Kristy- I don't have any women here to ride with, but I would go without my husband if there were. I care more about riders attitudes and how reliable they are than anything. The people I ride with are people I'd be comfortable riding with whether my husband is there or not. And if it's someone I wouldn't want to ride with alone, we probably wouldn't go with them anyway. 90% of the time I can get my sled unstuck or out of a tree myself. It might take more time, but unless it really just involves brute strength I'm confident I can eventually get out. I also try to know my sled mechanically as well as I can. I carry tools, and lots of other things that I've ended up needing. Adds a few pounds, but I can fix my sled on the mountain for the most part. Most of the guys we ride with are better mechanics than I am, but I'm pretty comfortable with my mechanical abilities without them also.

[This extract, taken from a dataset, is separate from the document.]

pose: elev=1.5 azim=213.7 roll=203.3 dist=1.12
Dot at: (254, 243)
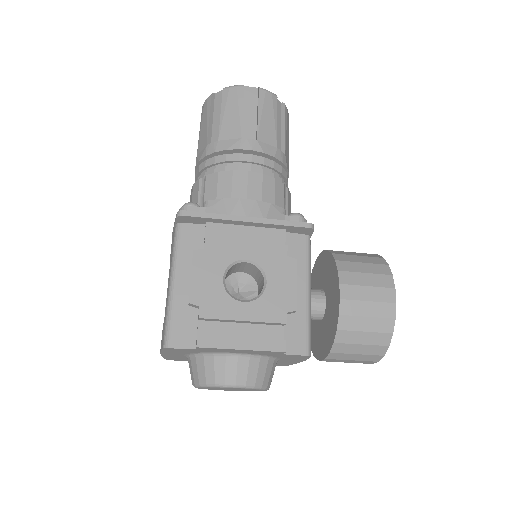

(I will admit I have read my shop manual several times). I think learning your sleds mechanics and carrying your own tools, as well as learning to get your sled out of bad situations, can go a long ways towards your confidence. Knowing I can handle most difficult situations without a guy around makes a difference in my riding. But when I'm riding with guys (brute strength available!) that I can trust and depend on, I feel I can take more risks. If I was riding with one other girl, I wouldn't get myself into some of the situations I do. But with several women together, well I've seen how effective that can be with sticks and trees. Don't underestimate the creativeness and strength of a bunch of experienced women riders!